Le Parlement européen recule sur les rémunérations des gestionnaires d’actifs
La position de l’industrie des fonds l’aura finalement emporté. Les députés européens qui votaient mercredi une nouvelle révision de la législation sur les OPCVM sont revenus sur le projet de plafonner la rémunération variable des gestionnaires de fonds à hauteur de leur rémunération fixe. Cette règle s’inspirait de celle adoptée pour la rémunération des traders. Les élus demandent simplement que la moitié des commissions de performance soit versée sous la forme de parts dans le fonds géré et que 40% soient différés. De cette façon, ils espèrent aligner la rémunération sur la performance à moyen terme.
Mais l’essentiel de la réforme en cours porte sur le régime des dépositaires que la Commission européenne avait entrepris de réformer suite à l’affaire Madoff et aux nouvelles règles appliquées à la gestion alternative. «Il était incroyable que les petits épargnants possédant des parts d’OPCVM soient moins bien protégés que les investisseurs dans des fonds spéculatifs», note un diplomate. Le vote du Parlement reprend pour l’essentiel les propositions faites il y a un an par la Commission.
L’éligibilité aux fonctions de dépositaire sera d’abord harmonisée de façon à fermer peu ou prou ce marché aux avocats et aux notaires en imposant des exigences en capital et une supervision financière. Les OPCVM devront désigner un dépositaire unique dont la responsabilité reste engagée en cas de pertes d’actifs même s’il recourt à des sous-dépositaires.

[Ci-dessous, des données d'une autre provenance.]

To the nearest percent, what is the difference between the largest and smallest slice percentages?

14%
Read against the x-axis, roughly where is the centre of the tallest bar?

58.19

Certains pays, comme le Luxembourg, devront donc revoir le régime de délégation qui n’exigeait jusqu’à présent du dépositaire principal qu’une obligation de suivi, rendant plus difficile la restitution des fonds en cas de perte d’actifs.
«La position du Parlement est équilibrée et nuancée» tant sur les dépositaires que sur les rémunérations, indiquait mercredi une source proche de l’industrie. Cependant la réforme est encore loin d’être bouclée. L’Irlande, qui assurait la présidence de l’Union européenne jusqu’au 30 juin, a laissé le dossier en friche, si bien que le Conseil des ministres n’a en pratique pas commencé à l’examiner.
Or un consensus entre le conseil Ecofin et le Parlement est nécessaire pour l’adoption définitive du texte. D’aucuns estiment que les travaux risquent de se prolonger jusqu’au deuxième semestre 2014, après les élections européennes de mai.